The fundamental problem is that Commons Compress does decompression via CompressorInputStream’s read() methods, which are a pull-model interface, while the LZMA SDK (in the public domain) does it with Decoder.code(), a method that takes a compressed input stream and an output stream to decompress to, then reads, decompresses, and writes, only returning when the entire file is decompressed. There is no way to convert this to a pull-model CompressorInputStream: either you have to pull in one thread while pushing from another, or push everything into a ByteArrayInputStream (which needs O(n) memory!!) and then pull from that afterwards. Both are really ugly solutions: thread per stream is heavy and creating new threads is not allowed in some environments (eg. unsigned Applets and Java EE servers), while trying to allocate O(n) memory can OutOfMemoryError the entire JVM.

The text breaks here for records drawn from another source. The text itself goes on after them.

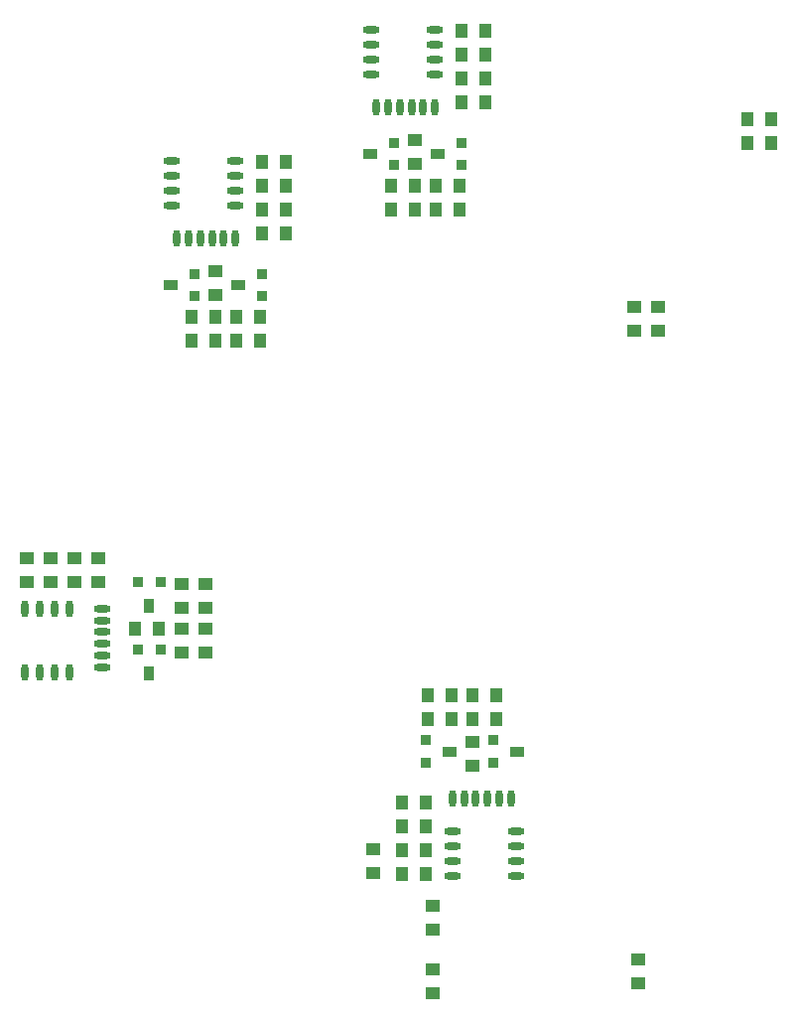
<source format=gtp>
%FSDAX24Y24*%
%MOIN*%
%SFA1B1*%

%IPPOS*%
%ADD10R,0.040000X0.050000*%
%ADD11R,0.050000X0.040000*%
%ADD12O,0.023600X0.057100*%
%ADD13R,0.050000X0.036000*%
%ADD14R,0.036000X0.036000*%
%ADD15O,0.057100X0.023600*%
%ADD16R,0.036000X0.050000*%
%ADD17R,0.036000X0.036000*%
%LNrwsv3-1*%
%LPD*%
G54D10*
X068190Y042050D03*
X067390D03*
X068190Y041250D03*
X067390D03*
X068190Y042850D03*
X067390D03*
X061490Y037650D03*
X060690D03*
X061490Y036850D03*
X060690D03*
X061490Y038450D03*
X060690D03*
X065413Y014550D03*
X066213D03*
X065413Y015350D03*
X066213D03*
X065413Y016150D03*
X066213D03*
X068190Y040450D03*
X067390D03*
X065840Y036850D03*
X065040D03*
Y037650D03*
X065840D03*
X067340D03*
X066540D03*
Y036850D03*
X067340D03*
X061490Y036050D03*
X060690D03*
X059140Y032450D03*
X058340D03*
Y033250D03*
X059140D03*
X060640D03*
X059840D03*
Y032450D03*
X060640D03*
X057240Y022800D03*
X056440D03*
X065413Y016950D03*
X066213D03*
X068563Y019750D03*
X067763D03*
Y020550D03*
X068563D03*
X066263Y019750D03*
X067063D03*
Y020550D03*
X066263D03*
X076990Y039900D03*
X077790D03*
X076990Y039100D03*
X077790D03*
G54D11*
X053590Y025150D03*
Y024350D03*
X054390Y025150D03*
Y024350D03*
X052790Y025150D03*
Y024350D03*
X065840Y038400D03*
Y039200D03*
X059140Y034000D03*
Y034800D03*
X055190Y025150D03*
Y024350D03*
X058790Y022800D03*
Y022000D03*
X057990D03*
Y022800D03*
Y024300D03*
Y023500D03*
X058790D03*
Y024300D03*
X067763Y019000D03*
Y018200D03*
X073340Y011700D03*
Y010900D03*
X073190Y032800D03*
Y033600D03*
X073990Y032800D03*
Y033600D03*
X066440Y010550D03*
Y011350D03*
Y012700D03*
Y013500D03*
X064440Y014600D03*
Y015400D03*
G54D12*
X064540Y040300D03*
X064934D03*
X065327D03*
X065721D03*
X066115D03*
X066508D03*
X057840Y035900D03*
X058234D03*
X058627D03*
X059021D03*
X059415D03*
X059809D03*
X054240Y023473D03*
X053740D03*
X053240D03*
X052740D03*
X054240Y021327D03*
X053740D03*
X053240D03*
X052740D03*
X069063Y017100D03*
X068669D03*
X068275D03*
X067882D03*
X067488D03*
X067094D03*
G54D13*
X066590Y038730D03*
X064340D03*
X059890Y034330D03*
X057640D03*
X069263Y018670D03*
X067013D03*
G54D14*
X067390Y039100D03*
Y038350D03*
X065140Y039100D03*
Y038350D03*
X060690Y034700D03*
Y033950D03*
X058440Y034700D03*
Y033950D03*
X068463Y018300D03*
Y019050D03*
X066213Y018300D03*
Y019050D03*
G54D15*
X066513Y041400D03*
Y041900D03*
Y042400D03*
Y042900D03*
X064367Y041400D03*
Y041900D03*
Y042400D03*
Y042900D03*
X059813Y037000D03*
Y037500D03*
Y038000D03*
Y038500D03*
X057667Y037000D03*
Y037500D03*
Y038000D03*
Y038500D03*
X055340Y021500D03*
Y021894D03*
Y022287D03*
Y022681D03*
Y023075D03*
Y023468D03*
X067090Y016000D03*
Y015500D03*
Y015000D03*
Y014500D03*
X069236Y016000D03*
Y015500D03*
Y015000D03*
Y014500D03*
G54D16*
X056910Y023550D03*
Y021300D03*
G54D17*
X056540Y024350D03*
X057290D03*
X056540Y022100D03*
X057290D03*
M02*
</source>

The Java LZMA attempts out there rate as follows:
Maurel’s patch here uses O(n) memory, and decompresses the entire stream in the constructor and stores it in a ByteArrayInputStream which is then copied from on each read().

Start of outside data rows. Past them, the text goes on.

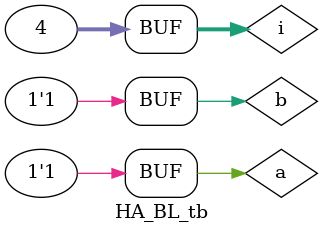
<source format=v>
module HA_BL(S, C, a, b);
    input a,b;
    output reg S,C;

    always @({a,b}) begin
        {S,C} = a + b;
    end
endmodule

module HA_BL_tb;
    reg a,b;
    wire S,C;
    integer i;

    HA_BL inst(S, C, a, b);

    initial begin
        $monitor("A=%0b|B=%0b|S=%0b|C=%0b", a,b,S,C);
        for(i=0;i<4;i=i+1) begin
            {a,b} = i;
            #10;
        end
    end

endmodule
    

</source>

http://jponge.github.io/lzma-java/ is licensed ASLv2 and states how it solved the push/pull problem: “Although not a derivate work, the streaming api classes were inspired from the work of Christopher League. I reused his technique of fake streams and working threads to pass the data around between encoders/decoders and "normal" Java streams.” In other words, it pushes in one thread and pulls in another. Actual decompression in the other thread is still done with the LZMA SDK, which it just wraps into an InputStream subclass.
http://contrapunctus.net/league/haques/lzmajio/ was done by Christopher League, it’s under “LGPL or the Common Public License” and has the same push in one thread pull in another story. It’s also just a wrapper of the LZMA SDK.
http://tukaani.org/xz/java.html is in the public domain and is already used by Commons Compress to provide XZ compression support. It supports XZ and LZMA2 only and supports them well - proper pull-model InputStream with no O(n) memory or background threads. LZMA2 is a different file format from LZMA. But then again LZMA2 uses LZMA internally. I’ll have to investigate in detail.